In the records below, find the line holding "696 432 11.42" and the line holding "340 303 36.78". Set down both, with every line between them, exactly.

-- Opening Marker --

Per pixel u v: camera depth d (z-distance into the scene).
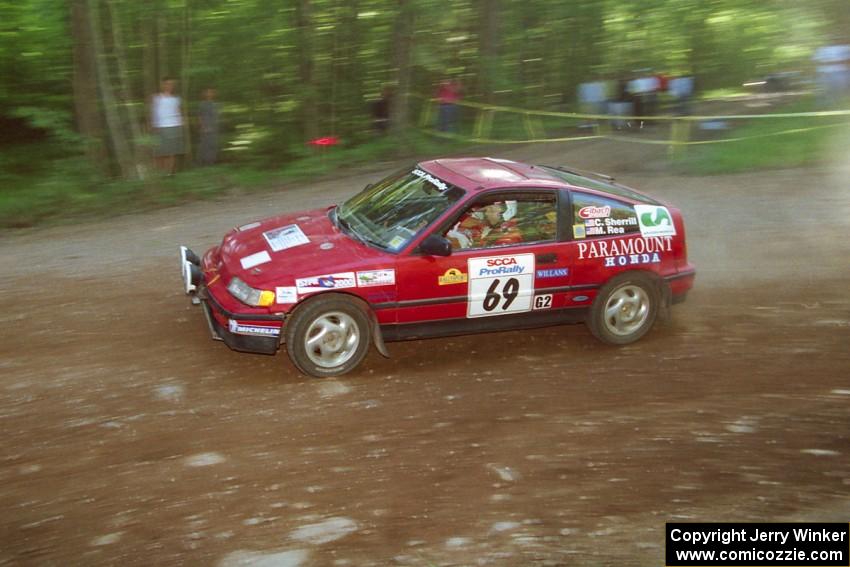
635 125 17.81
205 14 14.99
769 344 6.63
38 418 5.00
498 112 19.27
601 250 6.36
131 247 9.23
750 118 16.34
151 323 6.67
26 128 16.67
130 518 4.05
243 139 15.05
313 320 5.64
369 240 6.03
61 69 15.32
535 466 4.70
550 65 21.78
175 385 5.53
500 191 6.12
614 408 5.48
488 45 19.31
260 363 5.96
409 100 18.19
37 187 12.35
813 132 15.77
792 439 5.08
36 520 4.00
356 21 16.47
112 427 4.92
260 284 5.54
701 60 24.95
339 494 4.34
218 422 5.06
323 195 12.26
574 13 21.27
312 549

-- Closing Marker --
-- Opening Marker --

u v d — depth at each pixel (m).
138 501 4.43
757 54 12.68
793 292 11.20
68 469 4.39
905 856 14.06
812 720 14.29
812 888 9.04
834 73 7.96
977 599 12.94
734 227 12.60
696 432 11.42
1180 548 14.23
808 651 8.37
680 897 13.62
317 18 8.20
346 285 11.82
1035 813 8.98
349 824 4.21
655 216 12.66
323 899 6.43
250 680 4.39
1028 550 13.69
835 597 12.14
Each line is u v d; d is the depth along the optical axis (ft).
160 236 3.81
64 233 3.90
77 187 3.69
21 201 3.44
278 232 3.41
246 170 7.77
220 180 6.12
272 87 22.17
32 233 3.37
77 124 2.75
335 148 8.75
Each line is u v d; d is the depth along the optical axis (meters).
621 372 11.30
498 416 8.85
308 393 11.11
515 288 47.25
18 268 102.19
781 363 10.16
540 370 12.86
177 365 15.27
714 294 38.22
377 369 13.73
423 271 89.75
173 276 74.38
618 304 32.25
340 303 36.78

-- Closing Marker --

The completed task:
696 432 11.42
1180 548 14.23
808 651 8.37
680 897 13.62
317 18 8.20
346 285 11.82
1035 813 8.98
349 824 4.21
655 216 12.66
323 899 6.43
250 680 4.39
1028 550 13.69
835 597 12.14
Each line is u v d; d is the depth along the optical axis (ft).
160 236 3.81
64 233 3.90
77 187 3.69
21 201 3.44
278 232 3.41
246 170 7.77
220 180 6.12
272 87 22.17
32 233 3.37
77 124 2.75
335 148 8.75
Each line is u v d; d is the depth along the optical axis (meters).
621 372 11.30
498 416 8.85
308 393 11.11
515 288 47.25
18 268 102.19
781 363 10.16
540 370 12.86
177 365 15.27
714 294 38.22
377 369 13.73
423 271 89.75
173 276 74.38
618 304 32.25
340 303 36.78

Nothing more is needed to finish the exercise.